= Lutheran Confessional Synod =

Logo of the Lutheran Confessional Synod

The Lutheran Confessional Synod (LCS) was a Confessional Lutheran church, characterized by a strict interpretation of the Lutheran Confessions and a historical liturgy. Organized in 1994, when Christ Lutheran Church in Decatur, Illinois, broke away from the Evangelical Lutheran Church in America, it initially declared doctrinal agreement with the Wisconsin Evangelical Lutheran Synod and the Evangelical Lutheran Synod, but broke fellowship with those two synods on June 14, 1997, because of differences in the doctrine of the ministry and the Lord's Supper. The LCS organized the Johann Gerhard Institute (a denominational publishing house) and St. Anselm Theological Seminary in 1996.

The LCS' first bishop was the Rev.

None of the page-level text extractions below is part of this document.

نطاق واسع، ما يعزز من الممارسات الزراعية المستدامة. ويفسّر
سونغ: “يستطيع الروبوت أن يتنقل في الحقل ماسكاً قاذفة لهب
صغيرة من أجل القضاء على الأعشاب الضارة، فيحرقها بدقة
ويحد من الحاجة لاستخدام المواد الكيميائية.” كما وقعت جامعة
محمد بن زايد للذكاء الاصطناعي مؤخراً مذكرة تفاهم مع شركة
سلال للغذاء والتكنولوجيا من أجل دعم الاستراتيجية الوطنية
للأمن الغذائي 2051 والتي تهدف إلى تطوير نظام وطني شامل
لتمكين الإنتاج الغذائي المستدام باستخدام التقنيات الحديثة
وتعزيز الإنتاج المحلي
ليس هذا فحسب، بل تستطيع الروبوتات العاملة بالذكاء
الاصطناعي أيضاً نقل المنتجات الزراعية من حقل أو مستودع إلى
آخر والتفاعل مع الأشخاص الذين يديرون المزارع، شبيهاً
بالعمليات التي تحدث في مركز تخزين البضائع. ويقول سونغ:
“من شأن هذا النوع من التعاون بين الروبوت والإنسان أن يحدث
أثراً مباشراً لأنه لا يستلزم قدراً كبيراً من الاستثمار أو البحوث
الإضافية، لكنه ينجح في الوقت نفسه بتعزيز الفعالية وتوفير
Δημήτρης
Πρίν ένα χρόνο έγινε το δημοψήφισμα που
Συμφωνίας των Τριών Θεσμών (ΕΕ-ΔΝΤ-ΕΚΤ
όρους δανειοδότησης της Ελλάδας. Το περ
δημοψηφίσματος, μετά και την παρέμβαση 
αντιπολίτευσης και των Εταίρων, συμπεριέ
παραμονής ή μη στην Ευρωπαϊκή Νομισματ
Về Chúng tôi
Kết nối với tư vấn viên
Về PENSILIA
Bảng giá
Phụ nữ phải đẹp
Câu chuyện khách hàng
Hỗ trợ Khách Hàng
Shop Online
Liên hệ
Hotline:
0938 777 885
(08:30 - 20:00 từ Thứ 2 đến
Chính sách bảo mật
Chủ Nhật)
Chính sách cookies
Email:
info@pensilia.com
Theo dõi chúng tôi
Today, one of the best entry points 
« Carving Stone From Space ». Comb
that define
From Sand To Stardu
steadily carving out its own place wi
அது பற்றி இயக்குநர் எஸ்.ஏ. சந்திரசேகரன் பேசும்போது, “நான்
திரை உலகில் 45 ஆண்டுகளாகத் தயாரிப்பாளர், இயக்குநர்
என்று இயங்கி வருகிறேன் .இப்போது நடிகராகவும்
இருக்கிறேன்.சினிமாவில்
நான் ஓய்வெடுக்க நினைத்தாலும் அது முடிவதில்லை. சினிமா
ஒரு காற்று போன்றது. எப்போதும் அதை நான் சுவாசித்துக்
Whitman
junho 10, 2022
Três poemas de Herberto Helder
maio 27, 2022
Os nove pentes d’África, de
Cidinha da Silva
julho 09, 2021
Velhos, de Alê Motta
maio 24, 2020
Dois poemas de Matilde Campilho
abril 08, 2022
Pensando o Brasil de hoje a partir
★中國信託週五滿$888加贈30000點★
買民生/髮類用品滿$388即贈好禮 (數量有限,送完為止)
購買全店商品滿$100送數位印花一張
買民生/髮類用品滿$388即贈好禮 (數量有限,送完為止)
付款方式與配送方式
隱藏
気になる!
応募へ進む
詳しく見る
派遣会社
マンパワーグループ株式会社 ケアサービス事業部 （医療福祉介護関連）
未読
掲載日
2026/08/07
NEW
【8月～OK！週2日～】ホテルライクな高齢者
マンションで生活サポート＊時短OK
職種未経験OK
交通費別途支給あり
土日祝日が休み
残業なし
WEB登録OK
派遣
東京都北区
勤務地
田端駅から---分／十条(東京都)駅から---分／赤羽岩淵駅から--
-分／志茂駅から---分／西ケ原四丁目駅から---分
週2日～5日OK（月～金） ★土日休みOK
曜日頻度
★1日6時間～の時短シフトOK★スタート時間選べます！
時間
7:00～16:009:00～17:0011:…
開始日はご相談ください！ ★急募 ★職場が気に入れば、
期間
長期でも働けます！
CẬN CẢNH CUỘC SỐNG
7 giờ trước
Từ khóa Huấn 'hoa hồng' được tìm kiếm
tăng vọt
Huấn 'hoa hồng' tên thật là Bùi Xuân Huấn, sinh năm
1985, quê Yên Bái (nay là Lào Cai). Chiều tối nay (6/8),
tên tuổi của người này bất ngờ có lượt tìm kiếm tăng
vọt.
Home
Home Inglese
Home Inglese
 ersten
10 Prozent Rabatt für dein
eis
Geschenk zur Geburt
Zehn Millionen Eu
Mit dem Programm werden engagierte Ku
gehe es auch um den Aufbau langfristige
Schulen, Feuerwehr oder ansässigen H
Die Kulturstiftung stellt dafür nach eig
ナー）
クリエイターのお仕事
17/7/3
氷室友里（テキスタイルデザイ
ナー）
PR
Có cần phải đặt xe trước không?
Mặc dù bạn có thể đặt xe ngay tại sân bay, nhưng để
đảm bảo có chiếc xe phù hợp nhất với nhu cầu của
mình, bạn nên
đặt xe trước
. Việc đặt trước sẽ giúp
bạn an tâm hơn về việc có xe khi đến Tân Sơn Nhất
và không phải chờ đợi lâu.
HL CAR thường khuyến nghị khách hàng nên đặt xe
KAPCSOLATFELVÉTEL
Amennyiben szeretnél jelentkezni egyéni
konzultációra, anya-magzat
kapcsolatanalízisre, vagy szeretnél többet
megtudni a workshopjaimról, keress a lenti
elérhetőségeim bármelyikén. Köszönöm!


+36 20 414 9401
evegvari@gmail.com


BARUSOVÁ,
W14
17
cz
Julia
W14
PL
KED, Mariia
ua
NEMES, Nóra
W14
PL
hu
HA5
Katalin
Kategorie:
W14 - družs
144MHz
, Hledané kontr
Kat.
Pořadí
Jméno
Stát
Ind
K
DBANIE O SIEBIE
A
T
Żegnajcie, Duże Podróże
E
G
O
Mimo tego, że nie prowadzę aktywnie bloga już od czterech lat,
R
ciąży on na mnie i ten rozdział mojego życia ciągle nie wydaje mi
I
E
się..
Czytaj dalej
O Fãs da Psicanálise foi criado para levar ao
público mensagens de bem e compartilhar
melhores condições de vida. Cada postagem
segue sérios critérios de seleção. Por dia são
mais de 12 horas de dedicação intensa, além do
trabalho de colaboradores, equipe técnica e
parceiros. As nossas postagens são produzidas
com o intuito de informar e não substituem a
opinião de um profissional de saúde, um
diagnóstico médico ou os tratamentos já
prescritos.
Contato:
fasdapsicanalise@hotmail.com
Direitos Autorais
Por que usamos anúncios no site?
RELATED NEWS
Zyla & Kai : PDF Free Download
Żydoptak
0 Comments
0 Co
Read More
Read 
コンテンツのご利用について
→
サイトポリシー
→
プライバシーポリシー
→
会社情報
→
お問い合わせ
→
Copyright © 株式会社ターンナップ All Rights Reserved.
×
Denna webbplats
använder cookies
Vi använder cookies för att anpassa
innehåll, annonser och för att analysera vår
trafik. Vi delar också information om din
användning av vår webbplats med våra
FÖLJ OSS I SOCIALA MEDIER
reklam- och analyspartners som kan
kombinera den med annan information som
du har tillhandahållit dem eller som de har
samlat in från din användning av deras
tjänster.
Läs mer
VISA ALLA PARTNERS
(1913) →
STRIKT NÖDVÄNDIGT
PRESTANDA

Randy L. DeJaynes, consecrated to that position on October 7, 1994. As of 2009, stating a "desire to return to the Apostolic faith," some former LCS clergy were chrismated in the Antiochian Orthodox Christian Archdiocese of North America, while others entered the Roman Catholic Church. At least one is now a pastor in the Evangelical Lutheran Diocese of North America. By 2012, it was reported that the church body had disbanded.